Despite her desire to return to the US with her one-year-old son, the Trump administration has declared that Muthana is not an American citizen and has barred her from coming home.
Ahmed Ali Muthana, Muthana’s father, filed a lawsuit asking a federal court to affirm that his daughter has US nationality and to let her return along with her toddler, whose father was a Tunisian jihadist killed in battle.
And earlier this month, Judge Reggie Walton sided with the government and denied a request for expedited consideration of Muthana’s case.
Walton said there was no proof there would be ‘irreparable harm’ if her case is handled in a normal – rather than an expedited – fashion.
The brewing legal battle hinges on a murky timeline of bureaucratic paperwork in 1994 when Muthana was born and her father left a position at Yemen’s mission to the United Nations.
The US Constitution grants citizenship to everyone born in the country — with the exception of children of diplomats, as they are not under US jurisdiction.
In the lawsuit, Ahmed Ali Muthana said he was asked by Yemen to surrender his diplomatic identity card on June 2, 1994 as the Arab country descended into one of its civil wars.
Hoda Muthana was born in New Jersey on October 28 of that year and the family later settled in Hoover, Alabama, a prosperous suburb of Birmingham.
The State Department initially questioned Hoda Muthana’s right to citizenship when her father sought a passport for her as a child because US records showed he had been a diplomat until February 1995, the lawsuit said.
But it said the State Department accepted a letter from the US mission to the United Nations that affirmed that he had ended his position before his daughter’s birth and granted her a passport.
Muthana went to Syria in 2014 when IS was carrying out a grisly campaign of beheadings and mass rape and turned to social media to praise the killings of Westerners.
During her time as a jihadi bride in ISIS’s then-capital Raqqa in Syria, she would use social media to spread hatred against non-Muslims and call for terror attacks in the US.
In a 2015 tweet she wrote: ‘You have much to do while you live under our greatest enemy, enough of your sleeping!
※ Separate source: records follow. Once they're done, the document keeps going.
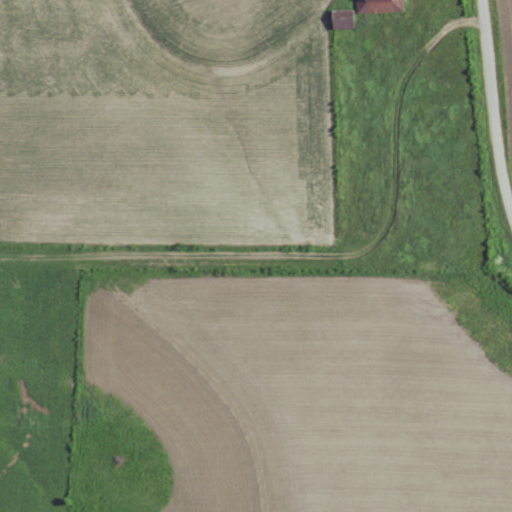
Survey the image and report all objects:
building: (377, 5)
building: (341, 18)
road: (495, 111)
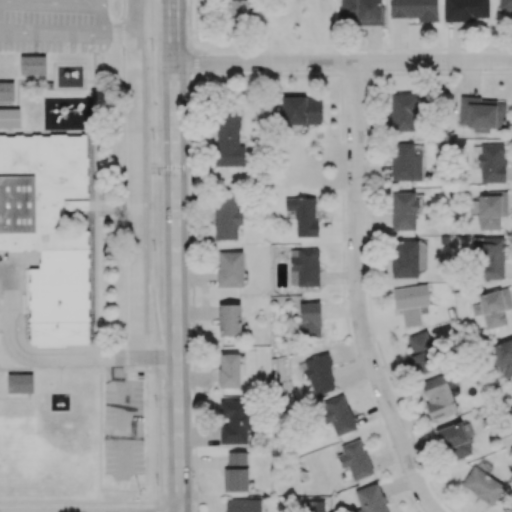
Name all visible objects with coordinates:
road: (13, 2)
building: (505, 5)
road: (122, 9)
building: (414, 9)
building: (239, 10)
building: (464, 10)
building: (361, 11)
road: (134, 17)
parking lot: (53, 27)
road: (122, 32)
road: (116, 34)
building: (32, 65)
building: (7, 66)
building: (33, 68)
road: (317, 69)
road: (486, 69)
building: (6, 90)
building: (7, 92)
building: (301, 110)
building: (403, 112)
building: (482, 113)
building: (10, 117)
building: (10, 119)
building: (228, 137)
building: (405, 162)
building: (490, 162)
road: (173, 167)
traffic signals: (175, 167)
road: (154, 168)
road: (149, 171)
road: (94, 182)
road: (122, 196)
road: (136, 196)
road: (108, 204)
road: (135, 205)
building: (491, 209)
building: (404, 210)
building: (303, 215)
building: (226, 217)
building: (47, 220)
building: (48, 229)
road: (355, 240)
road: (175, 255)
building: (408, 257)
building: (489, 257)
road: (18, 261)
building: (306, 267)
building: (230, 269)
parking lot: (10, 273)
road: (6, 274)
building: (410, 302)
building: (493, 307)
building: (229, 319)
building: (308, 320)
road: (82, 330)
building: (422, 351)
road: (27, 355)
road: (125, 355)
road: (158, 356)
building: (504, 356)
road: (60, 357)
road: (126, 358)
road: (156, 358)
road: (140, 370)
building: (229, 370)
building: (319, 372)
road: (60, 373)
building: (20, 382)
building: (19, 383)
building: (438, 396)
building: (337, 414)
road: (123, 416)
building: (234, 421)
parking lot: (122, 430)
road: (160, 436)
building: (454, 441)
building: (354, 459)
road: (407, 462)
building: (237, 471)
building: (483, 485)
building: (370, 499)
building: (244, 505)
building: (315, 506)
road: (158, 507)
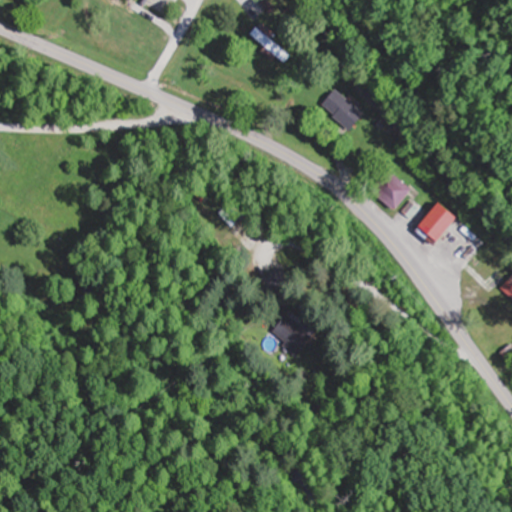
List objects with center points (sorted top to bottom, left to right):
building: (132, 0)
road: (174, 47)
building: (278, 48)
building: (346, 110)
road: (297, 163)
building: (399, 190)
building: (451, 224)
building: (237, 227)
building: (276, 281)
road: (170, 284)
building: (508, 287)
road: (370, 291)
building: (297, 335)
building: (508, 355)
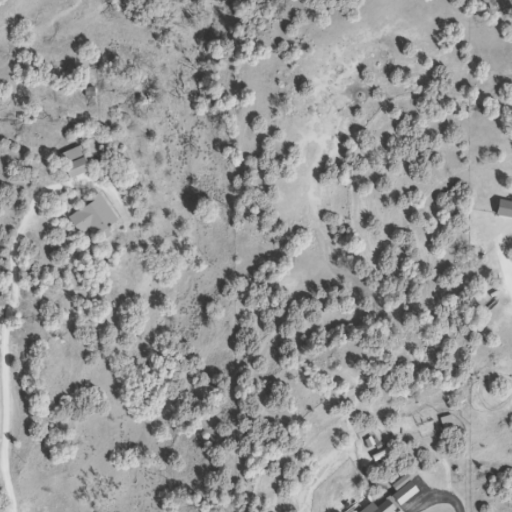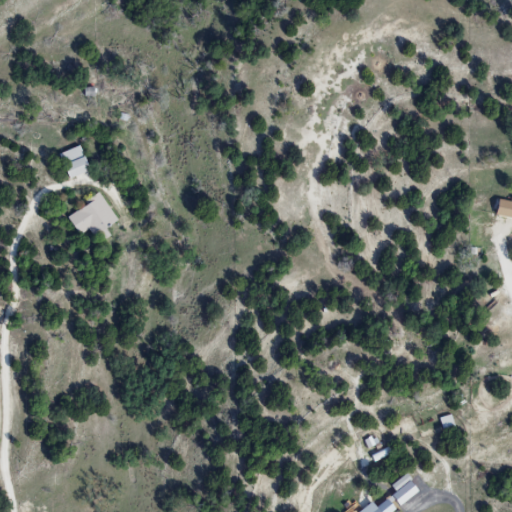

‘Go on drive-bys and spill all of their blood, or rent a big truck and drive all over them. Veterans, Patriot, Memorial etc Day parades..go on drive by’s + spill all
of their blood or rent a big truck n drive all over them. Kill them.’ [sic]
She said she had become increasingly disenchanted with the lifestyle over the last few weeks as they ran out of food.
The bloodshed was more severe in person, she said, than she could have ever imagined and becoming a mother made her more sensitive to it.